Exercise data section start

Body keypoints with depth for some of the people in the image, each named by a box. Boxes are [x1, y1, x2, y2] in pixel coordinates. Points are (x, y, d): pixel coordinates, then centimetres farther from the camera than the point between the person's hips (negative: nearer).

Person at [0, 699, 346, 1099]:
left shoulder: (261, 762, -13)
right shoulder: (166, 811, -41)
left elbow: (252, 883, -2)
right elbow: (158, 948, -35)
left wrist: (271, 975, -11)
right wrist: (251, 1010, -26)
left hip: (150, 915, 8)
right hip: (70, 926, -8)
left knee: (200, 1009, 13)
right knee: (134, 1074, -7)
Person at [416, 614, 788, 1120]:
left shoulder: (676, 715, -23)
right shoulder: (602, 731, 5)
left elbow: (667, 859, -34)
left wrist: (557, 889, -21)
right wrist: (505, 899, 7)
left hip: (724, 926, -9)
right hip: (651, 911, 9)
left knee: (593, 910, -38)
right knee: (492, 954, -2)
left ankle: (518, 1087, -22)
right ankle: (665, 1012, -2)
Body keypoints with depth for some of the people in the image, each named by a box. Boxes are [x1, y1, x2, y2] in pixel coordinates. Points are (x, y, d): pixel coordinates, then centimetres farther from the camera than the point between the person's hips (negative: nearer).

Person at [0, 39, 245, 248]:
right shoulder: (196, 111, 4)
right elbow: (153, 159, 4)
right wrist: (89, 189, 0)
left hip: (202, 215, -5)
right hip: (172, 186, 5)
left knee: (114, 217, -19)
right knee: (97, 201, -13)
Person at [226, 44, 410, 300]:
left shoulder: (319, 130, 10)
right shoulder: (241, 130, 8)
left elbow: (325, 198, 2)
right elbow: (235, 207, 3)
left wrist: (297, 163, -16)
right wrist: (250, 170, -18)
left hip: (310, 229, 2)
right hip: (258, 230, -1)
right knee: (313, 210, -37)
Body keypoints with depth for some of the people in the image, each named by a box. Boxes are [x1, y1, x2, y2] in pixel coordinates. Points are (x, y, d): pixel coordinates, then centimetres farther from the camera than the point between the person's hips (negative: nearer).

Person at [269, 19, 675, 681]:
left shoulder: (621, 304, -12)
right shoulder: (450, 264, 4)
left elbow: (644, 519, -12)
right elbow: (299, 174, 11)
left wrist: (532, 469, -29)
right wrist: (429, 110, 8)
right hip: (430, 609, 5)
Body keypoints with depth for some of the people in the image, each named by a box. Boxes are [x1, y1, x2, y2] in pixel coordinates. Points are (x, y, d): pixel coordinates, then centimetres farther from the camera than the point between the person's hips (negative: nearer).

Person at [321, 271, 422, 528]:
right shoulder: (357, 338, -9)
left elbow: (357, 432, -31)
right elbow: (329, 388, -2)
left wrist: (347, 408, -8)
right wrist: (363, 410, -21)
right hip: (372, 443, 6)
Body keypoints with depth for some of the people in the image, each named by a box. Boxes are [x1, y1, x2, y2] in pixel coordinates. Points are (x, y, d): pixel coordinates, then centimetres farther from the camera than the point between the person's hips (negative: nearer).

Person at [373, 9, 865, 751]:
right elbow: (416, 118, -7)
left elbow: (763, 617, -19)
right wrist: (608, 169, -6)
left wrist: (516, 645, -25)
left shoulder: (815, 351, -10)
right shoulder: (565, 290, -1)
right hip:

Exercise data section end

Directions for this task »
In the records above, locate each line with the word "knee". Copy all such lines.

Answer to this problem »
left knee: (200, 1009, 13)
right knee: (134, 1074, -7)
left knee: (593, 910, -38)
right knee: (492, 954, -2)
left knee: (114, 217, -19)
right knee: (97, 201, -13)
right knee: (313, 210, -37)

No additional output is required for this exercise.